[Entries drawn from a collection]
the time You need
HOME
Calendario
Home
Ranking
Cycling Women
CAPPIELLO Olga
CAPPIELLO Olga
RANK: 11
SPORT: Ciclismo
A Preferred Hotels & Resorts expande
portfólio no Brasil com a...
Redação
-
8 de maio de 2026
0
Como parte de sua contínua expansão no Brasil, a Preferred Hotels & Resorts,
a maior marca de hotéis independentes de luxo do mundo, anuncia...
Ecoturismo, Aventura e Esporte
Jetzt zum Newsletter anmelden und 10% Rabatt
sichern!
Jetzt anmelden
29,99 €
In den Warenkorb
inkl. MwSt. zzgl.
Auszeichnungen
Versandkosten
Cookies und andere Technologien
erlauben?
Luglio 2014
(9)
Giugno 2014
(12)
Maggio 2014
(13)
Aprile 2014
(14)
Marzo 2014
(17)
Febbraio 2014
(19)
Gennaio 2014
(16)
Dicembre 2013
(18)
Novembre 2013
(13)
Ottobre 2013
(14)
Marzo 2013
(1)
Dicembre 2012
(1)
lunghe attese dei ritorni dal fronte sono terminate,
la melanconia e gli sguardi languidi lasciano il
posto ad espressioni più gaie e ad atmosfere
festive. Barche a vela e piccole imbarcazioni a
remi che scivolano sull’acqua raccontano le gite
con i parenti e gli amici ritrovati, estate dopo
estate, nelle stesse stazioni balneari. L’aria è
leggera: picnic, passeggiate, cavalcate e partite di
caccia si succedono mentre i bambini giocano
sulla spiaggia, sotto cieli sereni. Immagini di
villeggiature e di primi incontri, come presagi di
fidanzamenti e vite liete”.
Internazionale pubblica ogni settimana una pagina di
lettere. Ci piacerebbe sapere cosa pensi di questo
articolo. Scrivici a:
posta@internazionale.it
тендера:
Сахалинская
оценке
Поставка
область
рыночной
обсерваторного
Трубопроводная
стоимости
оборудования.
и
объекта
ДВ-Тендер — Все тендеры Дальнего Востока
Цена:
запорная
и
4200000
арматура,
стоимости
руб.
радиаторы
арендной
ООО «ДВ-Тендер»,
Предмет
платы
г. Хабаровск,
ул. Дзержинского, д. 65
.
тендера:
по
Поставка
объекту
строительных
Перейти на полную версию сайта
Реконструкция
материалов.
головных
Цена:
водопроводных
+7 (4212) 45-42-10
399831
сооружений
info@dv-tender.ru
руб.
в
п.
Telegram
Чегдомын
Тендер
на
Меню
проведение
==
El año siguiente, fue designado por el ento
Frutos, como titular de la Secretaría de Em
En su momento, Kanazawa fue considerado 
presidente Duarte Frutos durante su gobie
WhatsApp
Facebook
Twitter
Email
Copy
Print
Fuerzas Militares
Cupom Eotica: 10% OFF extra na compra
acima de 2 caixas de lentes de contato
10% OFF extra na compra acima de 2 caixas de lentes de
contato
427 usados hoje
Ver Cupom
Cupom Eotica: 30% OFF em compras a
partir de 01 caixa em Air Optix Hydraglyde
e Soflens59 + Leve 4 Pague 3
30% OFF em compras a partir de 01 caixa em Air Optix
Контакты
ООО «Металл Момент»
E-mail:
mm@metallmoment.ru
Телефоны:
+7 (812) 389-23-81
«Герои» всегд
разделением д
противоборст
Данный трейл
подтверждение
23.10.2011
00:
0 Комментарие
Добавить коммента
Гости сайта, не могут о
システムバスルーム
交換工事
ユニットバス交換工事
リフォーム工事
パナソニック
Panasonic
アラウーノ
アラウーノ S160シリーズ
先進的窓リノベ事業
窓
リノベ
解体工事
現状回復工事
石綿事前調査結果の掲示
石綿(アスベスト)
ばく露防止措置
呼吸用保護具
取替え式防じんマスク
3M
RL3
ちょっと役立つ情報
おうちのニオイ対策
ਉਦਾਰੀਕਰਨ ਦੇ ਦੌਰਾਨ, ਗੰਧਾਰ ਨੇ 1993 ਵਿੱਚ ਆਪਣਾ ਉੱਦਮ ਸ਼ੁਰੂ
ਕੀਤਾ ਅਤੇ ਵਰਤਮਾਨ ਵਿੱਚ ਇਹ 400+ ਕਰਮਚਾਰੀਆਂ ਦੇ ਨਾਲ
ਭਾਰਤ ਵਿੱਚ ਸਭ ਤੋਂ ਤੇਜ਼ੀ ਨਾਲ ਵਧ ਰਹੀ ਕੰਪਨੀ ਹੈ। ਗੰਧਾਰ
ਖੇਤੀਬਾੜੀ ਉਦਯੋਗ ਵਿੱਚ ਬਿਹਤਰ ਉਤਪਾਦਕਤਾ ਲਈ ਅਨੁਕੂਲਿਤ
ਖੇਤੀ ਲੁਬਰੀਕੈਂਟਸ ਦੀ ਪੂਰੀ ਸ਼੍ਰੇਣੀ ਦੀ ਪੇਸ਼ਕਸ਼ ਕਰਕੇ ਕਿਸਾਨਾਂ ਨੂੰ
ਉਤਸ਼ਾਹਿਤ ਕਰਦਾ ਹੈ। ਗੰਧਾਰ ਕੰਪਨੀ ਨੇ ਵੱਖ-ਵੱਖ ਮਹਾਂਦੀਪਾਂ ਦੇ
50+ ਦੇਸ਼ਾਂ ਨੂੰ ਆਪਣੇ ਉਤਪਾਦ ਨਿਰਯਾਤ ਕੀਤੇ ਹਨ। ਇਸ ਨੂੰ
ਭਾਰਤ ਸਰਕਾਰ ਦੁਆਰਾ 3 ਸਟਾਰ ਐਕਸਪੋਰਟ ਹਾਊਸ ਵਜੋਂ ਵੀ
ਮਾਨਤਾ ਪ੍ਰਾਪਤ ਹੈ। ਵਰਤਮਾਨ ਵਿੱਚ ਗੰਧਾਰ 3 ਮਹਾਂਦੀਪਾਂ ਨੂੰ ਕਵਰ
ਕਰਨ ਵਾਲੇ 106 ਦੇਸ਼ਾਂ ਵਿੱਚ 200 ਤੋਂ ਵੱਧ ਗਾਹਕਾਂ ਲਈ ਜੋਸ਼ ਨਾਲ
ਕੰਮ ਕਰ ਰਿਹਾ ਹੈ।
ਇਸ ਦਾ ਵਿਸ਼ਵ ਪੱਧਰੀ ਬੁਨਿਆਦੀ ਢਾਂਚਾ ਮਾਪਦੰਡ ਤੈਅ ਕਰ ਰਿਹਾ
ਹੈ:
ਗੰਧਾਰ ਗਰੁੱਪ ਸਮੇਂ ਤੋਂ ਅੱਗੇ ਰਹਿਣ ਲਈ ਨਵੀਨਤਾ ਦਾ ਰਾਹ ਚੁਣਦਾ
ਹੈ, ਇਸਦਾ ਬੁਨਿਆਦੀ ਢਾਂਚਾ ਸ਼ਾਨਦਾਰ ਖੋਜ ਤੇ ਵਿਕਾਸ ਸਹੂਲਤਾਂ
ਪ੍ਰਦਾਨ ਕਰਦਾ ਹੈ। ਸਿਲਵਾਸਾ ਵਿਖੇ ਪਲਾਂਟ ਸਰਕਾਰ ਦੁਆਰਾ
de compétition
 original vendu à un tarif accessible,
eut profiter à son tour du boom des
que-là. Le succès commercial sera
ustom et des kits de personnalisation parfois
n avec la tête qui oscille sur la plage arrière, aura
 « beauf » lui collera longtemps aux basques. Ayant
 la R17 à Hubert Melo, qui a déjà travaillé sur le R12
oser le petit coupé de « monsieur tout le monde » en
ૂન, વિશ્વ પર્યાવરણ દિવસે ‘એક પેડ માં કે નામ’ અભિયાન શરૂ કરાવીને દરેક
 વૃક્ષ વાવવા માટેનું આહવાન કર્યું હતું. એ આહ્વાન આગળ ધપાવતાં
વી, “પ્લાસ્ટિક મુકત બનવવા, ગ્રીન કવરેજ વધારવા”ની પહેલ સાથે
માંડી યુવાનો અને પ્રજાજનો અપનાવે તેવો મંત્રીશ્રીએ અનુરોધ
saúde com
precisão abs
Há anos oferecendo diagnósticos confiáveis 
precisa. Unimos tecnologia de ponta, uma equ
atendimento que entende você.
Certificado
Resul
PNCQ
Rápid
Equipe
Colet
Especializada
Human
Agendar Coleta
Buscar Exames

TASK REQUIREMENTS: Put the listing lines from the line containing "El año siguiente, fue designado por el ento" through the line containing "ਭਾਰਤ ਵਿੱਚ ਸਭ" into a numbered list, skipping any blank lines.

ANSWER TO THIS TASK:
1. El año siguiente, fue designado por el ento
2. Frutos, como titular de la Secretaría de Em
3. En su momento, Kanazawa fue considerado 
4. presidente Duarte Frutos durante su gobie
5. WhatsApp
6. Facebook
7. Twitter
8. Email
9. Copy
10. Print
11. Fuerzas Militares
12. Cupom Eotica: 10% OFF extra na compra
13. acima de 2 caixas de lentes de contato
14. 10% OFF extra na compra acima de 2 caixas de lentes de
15. contato
16. 427 usados hoje
17. Ver Cupom
18. Cupom Eotica: 30% OFF em compras a
19. partir de 01 caixa em Air Optix Hydraglyde
20. e Soflens59 + Leve 4 Pague 3
21. 30% OFF em compras a partir de 01 caixa em Air Optix
22. Контакты
23. ООО «Металл Момент»
24. E-mail:
25. mm@metallmoment.ru
26. Телефоны:
27. +7 (812) 389-23-81
28. «Герои» всегд
29. разделением д
30. противоборст
31. Данный трейл
32. подтверждение
33. 23.10.2011
34. 00:
35. 0 Комментарие
36. Добавить коммента
37. Гости сайта, не могут о
38. システムバスルーム
39. 交換工事
40. ユニットバス交換工事
41. リフォーム工事
42. パナソニック
43. Panasonic
44. アラウーノ
45. アラウーノ S160シリーズ
46. 先進的窓リノベ事業
47. 窓
48. リノベ
49. 解体工事
50. 現状回復工事
51. 石綿事前調査結果の掲示
52. 石綿(アスベスト)
53. ばく露防止措置
54. 呼吸用保護具
55. 取替え式防じんマスク
56. 3M
57. RL3
58. ちょっと役立つ情報
59. おうちのニオイ対策
60. ਉਦਾਰੀਕਰਨ ਦੇ ਦੌਰਾਨ, ਗੰਧਾਰ ਨੇ 1993 ਵਿੱਚ ਆਪਣਾ ਉੱਦਮ ਸ਼ੁਰੂ
61. ਕੀਤਾ ਅਤੇ ਵਰਤਮਾਨ ਵਿੱਚ ਇਹ 400+ ਕਰਮਚਾਰੀਆਂ ਦੇ ਨਾਲ
62. ਭਾਰਤ ਵਿੱਚ ਸਭ ਤੋਂ ਤੇਜ਼ੀ ਨਾਲ ਵਧ ਰਹੀ ਕੰਪਨੀ ਹੈ। ਗੰਧਾਰ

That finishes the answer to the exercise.